I wrote most of my first novel while I was on a career break in my twenties. It was fun, carefree. I was writing for me, with an audience of one. My now-husband and I would sit on the makeshift bed in the back of our car, and I’d watch him read what I’d written. One by one, ninety thousand words appeared on paper and became The Generation.

When I got home, my dad put me in touch with his old agent, who was semi-retired. He meant well, but it was a doomed relationship in which the agent would take months to read the latest draft, before telling me it still wasn’t good enough. I made it better, editing it time and time again, and by the time that I angrily cut ties with him, I had grown a fire in my belly.

I sent it to a very long list of literary agents. Some replied to say the book wasn’t for them, but that I should send them anything I wrote in future. I was told that getting a response of any kind was positive. This journey has been about cherishing every skinny bone tossed my way.

Self-publishing was wild. It deserves its own post, or indeed its own novel. Needless to say, doing everything off my own back was a huge learning curve. Clicking submit and knowing it was finished and out there in the world was reward enough.

I wrote another book, and I sent it back to the agent who had given the warmest response to The Generation. She told me later that she receives over 300 submissions every week. To be plucked from the slush pile was astonishing. We met in person in March 2016, when I was four months pregnant. I remember choosing a baggy top to disguise my growing bump; it was only months down the line, after signing a contract, that I felt safe to tell her about the imminent arrival of my son. I remember walking down Regent Street, my phone to my ear, telling my dad that she’d offered me representation. He died unexpectedly a month later.

I took calls from LA-based television production companies while my new-born son cried in my lap. I edited and re-edited The Memory Chamber in the first few months of his life until it was ready for publication. There have been huge disappointments and existential crises.
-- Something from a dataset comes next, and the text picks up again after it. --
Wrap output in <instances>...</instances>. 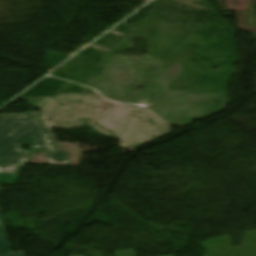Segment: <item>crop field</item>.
<instances>
[{"mask_svg":"<svg viewBox=\"0 0 256 256\" xmlns=\"http://www.w3.org/2000/svg\"><path fill=\"white\" fill-rule=\"evenodd\" d=\"M27 145L46 149L50 165H69L67 152L56 150L40 119H28L25 113L0 115V173L19 174L32 153L19 149Z\"/></svg>","mask_w":256,"mask_h":256,"instance_id":"8a807250","label":"crop field"},{"mask_svg":"<svg viewBox=\"0 0 256 256\" xmlns=\"http://www.w3.org/2000/svg\"><path fill=\"white\" fill-rule=\"evenodd\" d=\"M9 253H11V252H10L7 240H6L4 230H3L1 222H0V256L4 255V254L6 255Z\"/></svg>","mask_w":256,"mask_h":256,"instance_id":"ac0d7876","label":"crop field"},{"mask_svg":"<svg viewBox=\"0 0 256 256\" xmlns=\"http://www.w3.org/2000/svg\"><path fill=\"white\" fill-rule=\"evenodd\" d=\"M115 254L116 256H136V251L135 249H133V250L115 252ZM170 256H174V255H170Z\"/></svg>","mask_w":256,"mask_h":256,"instance_id":"34b2d1b8","label":"crop field"},{"mask_svg":"<svg viewBox=\"0 0 256 256\" xmlns=\"http://www.w3.org/2000/svg\"><path fill=\"white\" fill-rule=\"evenodd\" d=\"M6 256H24L22 252L20 253H14V254H9V255H6Z\"/></svg>","mask_w":256,"mask_h":256,"instance_id":"412701ff","label":"crop field"}]
</instances>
I’ve since been trying to write my next novel. So far, I’ve written and shelved two entire books. Hundreds of thousands of words. After the birth of my daughter, I stopped writing for about a year. For a while there, I thought I’d never go back to it. But I persist. And I’m now finalising the first draft of a third novel.
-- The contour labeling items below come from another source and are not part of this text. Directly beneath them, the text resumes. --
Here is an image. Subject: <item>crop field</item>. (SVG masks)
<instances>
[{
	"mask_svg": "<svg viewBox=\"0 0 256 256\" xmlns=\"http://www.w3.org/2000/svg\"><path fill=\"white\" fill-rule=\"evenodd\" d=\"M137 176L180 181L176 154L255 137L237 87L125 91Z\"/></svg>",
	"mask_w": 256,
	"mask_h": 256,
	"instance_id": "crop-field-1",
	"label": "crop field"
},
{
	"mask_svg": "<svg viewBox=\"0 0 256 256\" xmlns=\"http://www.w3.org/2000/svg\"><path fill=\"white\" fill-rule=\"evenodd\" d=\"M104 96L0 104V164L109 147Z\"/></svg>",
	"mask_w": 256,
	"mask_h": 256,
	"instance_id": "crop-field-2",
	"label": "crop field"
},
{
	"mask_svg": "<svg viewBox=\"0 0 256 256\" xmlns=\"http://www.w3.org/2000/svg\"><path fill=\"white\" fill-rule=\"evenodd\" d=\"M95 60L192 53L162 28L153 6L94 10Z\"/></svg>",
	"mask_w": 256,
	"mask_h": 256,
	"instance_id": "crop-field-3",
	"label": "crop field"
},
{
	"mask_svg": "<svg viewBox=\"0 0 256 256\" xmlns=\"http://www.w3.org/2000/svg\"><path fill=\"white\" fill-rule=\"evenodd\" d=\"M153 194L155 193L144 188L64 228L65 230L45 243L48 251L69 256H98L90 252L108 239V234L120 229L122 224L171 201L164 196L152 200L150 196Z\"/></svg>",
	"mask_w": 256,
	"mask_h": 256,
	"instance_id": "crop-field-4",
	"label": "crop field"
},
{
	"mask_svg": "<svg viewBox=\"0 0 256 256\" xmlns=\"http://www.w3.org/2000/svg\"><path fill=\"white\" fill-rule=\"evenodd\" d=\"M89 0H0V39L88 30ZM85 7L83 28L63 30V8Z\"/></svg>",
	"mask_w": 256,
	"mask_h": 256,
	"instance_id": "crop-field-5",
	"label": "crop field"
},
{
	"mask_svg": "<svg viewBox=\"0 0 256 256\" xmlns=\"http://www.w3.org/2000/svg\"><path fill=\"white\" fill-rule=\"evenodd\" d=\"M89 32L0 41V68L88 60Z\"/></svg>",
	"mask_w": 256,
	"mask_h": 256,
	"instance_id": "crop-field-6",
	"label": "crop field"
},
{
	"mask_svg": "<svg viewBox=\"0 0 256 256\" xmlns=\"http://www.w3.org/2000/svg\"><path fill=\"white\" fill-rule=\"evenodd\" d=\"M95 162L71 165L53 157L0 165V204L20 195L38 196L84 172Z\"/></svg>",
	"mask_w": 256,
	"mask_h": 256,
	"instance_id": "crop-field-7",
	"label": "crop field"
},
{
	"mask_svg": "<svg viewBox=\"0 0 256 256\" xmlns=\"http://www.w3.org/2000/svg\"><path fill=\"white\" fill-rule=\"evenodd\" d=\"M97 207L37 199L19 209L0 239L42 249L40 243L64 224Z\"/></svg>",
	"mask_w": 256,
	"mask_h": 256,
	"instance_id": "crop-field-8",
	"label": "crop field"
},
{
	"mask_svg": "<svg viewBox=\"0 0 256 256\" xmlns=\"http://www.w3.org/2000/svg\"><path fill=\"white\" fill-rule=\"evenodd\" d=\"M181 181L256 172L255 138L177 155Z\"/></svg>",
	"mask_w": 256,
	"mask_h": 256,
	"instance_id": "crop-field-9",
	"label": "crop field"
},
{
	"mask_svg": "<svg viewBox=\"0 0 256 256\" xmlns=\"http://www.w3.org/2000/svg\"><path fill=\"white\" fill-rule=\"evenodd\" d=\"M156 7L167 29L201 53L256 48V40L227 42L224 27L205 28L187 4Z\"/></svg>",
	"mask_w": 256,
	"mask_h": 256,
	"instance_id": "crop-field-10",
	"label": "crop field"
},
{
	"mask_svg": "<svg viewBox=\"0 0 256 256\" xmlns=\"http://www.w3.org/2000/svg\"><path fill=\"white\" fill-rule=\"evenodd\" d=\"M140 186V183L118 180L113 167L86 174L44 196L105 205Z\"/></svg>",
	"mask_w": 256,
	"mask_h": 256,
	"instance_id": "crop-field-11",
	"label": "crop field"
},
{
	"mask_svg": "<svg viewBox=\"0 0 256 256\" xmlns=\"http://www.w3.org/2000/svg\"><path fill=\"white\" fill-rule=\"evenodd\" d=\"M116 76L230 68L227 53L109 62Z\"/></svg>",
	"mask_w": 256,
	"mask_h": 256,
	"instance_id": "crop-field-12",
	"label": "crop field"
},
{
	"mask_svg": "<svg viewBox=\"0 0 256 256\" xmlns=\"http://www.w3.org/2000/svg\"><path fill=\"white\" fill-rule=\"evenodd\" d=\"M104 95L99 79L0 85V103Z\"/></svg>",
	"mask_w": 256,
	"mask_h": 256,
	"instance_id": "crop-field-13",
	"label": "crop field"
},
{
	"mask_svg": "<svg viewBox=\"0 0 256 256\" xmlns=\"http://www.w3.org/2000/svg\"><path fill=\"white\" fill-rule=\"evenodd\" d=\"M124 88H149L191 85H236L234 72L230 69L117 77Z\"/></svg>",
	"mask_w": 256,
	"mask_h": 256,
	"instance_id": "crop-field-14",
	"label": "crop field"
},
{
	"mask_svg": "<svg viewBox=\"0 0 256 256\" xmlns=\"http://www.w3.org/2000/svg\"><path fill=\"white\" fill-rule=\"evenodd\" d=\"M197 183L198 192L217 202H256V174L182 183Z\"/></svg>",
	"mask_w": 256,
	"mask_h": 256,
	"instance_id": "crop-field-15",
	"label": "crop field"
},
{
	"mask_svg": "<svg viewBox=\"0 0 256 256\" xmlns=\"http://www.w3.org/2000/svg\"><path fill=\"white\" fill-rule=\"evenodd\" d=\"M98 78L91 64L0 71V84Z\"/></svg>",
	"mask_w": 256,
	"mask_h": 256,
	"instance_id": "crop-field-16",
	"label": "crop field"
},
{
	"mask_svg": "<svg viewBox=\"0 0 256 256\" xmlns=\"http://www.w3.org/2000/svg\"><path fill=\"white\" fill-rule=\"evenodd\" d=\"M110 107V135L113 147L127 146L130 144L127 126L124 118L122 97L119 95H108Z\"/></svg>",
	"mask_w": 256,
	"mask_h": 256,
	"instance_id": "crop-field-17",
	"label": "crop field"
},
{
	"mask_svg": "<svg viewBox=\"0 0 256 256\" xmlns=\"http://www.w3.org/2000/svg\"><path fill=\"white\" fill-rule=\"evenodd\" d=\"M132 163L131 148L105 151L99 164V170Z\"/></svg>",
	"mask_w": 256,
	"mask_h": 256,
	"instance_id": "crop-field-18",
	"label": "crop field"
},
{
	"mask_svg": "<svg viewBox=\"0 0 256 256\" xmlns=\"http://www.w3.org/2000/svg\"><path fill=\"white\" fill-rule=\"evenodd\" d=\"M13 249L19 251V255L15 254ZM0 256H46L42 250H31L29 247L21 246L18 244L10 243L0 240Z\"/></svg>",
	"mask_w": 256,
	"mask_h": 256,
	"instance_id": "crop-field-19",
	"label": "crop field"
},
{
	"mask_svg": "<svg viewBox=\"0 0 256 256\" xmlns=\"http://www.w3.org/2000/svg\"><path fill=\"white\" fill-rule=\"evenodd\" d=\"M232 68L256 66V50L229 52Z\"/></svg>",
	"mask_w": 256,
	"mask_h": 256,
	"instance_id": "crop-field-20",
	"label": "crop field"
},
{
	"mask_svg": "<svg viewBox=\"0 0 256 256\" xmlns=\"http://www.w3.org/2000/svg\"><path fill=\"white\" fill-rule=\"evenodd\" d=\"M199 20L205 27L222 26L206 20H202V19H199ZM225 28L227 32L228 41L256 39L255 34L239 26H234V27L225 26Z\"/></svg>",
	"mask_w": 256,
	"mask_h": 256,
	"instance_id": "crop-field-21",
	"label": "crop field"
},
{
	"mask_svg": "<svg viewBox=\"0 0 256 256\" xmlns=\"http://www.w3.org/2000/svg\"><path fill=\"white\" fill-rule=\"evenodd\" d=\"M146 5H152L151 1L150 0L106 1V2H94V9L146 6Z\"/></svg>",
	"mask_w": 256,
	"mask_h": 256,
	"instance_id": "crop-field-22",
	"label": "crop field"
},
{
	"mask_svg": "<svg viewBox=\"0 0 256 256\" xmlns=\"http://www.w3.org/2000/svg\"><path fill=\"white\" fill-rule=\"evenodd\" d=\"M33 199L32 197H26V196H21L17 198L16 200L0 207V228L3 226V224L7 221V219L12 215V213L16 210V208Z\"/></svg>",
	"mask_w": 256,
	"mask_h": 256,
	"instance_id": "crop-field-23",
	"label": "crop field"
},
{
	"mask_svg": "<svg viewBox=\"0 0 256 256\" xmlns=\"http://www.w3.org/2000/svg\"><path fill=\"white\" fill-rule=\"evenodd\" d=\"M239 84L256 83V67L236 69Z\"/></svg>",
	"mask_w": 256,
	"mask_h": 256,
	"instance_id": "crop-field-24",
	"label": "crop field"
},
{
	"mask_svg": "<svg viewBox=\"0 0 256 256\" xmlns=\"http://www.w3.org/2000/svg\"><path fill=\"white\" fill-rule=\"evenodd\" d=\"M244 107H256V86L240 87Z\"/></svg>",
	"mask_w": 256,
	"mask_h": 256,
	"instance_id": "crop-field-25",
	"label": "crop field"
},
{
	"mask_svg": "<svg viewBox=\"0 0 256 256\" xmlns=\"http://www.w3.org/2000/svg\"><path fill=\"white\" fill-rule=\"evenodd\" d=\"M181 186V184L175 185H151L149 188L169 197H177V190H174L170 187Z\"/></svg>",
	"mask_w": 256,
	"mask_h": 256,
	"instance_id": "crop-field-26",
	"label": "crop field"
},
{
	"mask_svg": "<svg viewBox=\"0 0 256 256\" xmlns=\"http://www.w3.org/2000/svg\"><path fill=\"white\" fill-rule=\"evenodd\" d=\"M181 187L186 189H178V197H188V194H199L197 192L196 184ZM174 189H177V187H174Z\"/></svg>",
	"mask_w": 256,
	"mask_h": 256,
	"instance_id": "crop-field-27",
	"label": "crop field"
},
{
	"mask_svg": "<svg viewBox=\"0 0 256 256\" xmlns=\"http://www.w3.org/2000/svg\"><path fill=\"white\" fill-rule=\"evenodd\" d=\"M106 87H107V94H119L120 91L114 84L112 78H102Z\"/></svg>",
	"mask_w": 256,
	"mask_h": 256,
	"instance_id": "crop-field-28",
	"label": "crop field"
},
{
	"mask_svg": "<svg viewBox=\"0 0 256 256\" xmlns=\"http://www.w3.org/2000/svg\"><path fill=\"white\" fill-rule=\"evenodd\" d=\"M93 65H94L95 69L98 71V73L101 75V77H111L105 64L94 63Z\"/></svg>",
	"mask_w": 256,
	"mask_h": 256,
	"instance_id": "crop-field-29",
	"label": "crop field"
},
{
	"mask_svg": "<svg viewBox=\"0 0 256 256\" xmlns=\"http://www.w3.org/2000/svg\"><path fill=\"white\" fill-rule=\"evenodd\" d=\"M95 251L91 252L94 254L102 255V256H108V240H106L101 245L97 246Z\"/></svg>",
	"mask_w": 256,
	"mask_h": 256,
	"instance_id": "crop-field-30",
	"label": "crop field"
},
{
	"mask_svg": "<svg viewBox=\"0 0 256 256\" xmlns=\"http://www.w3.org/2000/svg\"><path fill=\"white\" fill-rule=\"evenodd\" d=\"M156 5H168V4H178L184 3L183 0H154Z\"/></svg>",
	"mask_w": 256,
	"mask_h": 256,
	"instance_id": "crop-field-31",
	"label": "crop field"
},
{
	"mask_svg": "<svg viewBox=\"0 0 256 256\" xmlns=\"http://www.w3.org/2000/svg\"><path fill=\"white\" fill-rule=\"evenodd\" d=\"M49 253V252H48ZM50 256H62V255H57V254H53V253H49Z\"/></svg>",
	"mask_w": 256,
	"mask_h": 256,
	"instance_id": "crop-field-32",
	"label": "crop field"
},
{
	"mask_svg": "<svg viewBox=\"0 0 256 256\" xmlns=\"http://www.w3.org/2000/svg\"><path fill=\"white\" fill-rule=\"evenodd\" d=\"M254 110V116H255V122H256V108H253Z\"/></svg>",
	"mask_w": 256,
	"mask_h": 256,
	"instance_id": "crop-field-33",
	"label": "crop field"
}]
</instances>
Being an author has taught me that if you create things and put them out into the world, what you are doing is kindling hope. Hope that readers find it and love it. Hope that your humble story is one day translated into Italian or made into a blockbuster Netflix series. Hope that one day you’ll be able to do it all over again.

And while I’ve learnt that creativity requires immense courage and perseverance, I also know that is only possible if you love the process. Enjoyment fuels courage, courage fuels perseverance, perseverance fuels hope. And I’m sure that cycle is true for more things than just writing novels.